One of the frequently asked questions we get from our blooom clients is – “I am still paying on my student loans, how much should I contribute to my 401k, if anything?” Unfortunately, student loan debts are hindering retirement savings for a huge segment of millennials and Gen Xers. Paying your student loans instead of saving for retirement can translate into hundreds of thousands of dollars less in your 401k by the time you reach retirement. If anything, this problem has been getting worse. Average student loan balances have risen steadily over the past 20 years. In 1993, the average graduating student owed less than $10,000. This went up to $35,000 for the unfortunate class of 2015 (source Mark Kantrowitz, wsj.com). Personally, when I walked down the Hill at my college commencement in 1995, I was also dragging along $29,000 in student loans. My point is: you are definitely not alone with this burden.
Student loans or retirement savings? A simple answer.
For those of you in the workforce with access to participate in your employer sponsored retirement account (such as a 401k or 403b), you are likely juggling your student loan re-payment and retirement contributions. Maybe you’re wondering what balance should be struck between these two. Fortunately, the advice is fairly straightforward. IF your employer offers a match on contributions that you make into your 401k, PLEASE, PLEASE DO NOT miss out on this free money! So even if you are saddled with student loan payments, I still strongly encourage you to contribute to your 401k. But: ONLY enough to get the maximum employer match.

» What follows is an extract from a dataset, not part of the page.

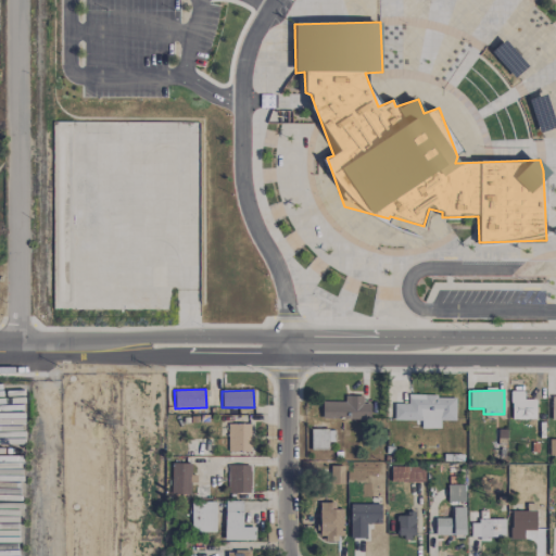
[(510,419),(535,419),(535,400),(523,400),(523,392),(510,391),(510,419)]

What does the employer match get you?
The employer match can take on many different shapes and sizes. Oftentimes it looks like this: For the first 6% that you contribute to your 401k, your employer will match $0.50 on the dollar. In other words – if you contribute 6% of your paycheck, they will match another 3%. Put in different terms, if you make $50,000 per year and you elect to put 6% into your 401k, you are saving $3,000 towards your retirement (6% of $50,000). On top of this, your employer is contributing another $1,500 into your account (3% of $50,000). Try this one on for size: your $3,000 contribution just received an automatic 50% return before any investment return!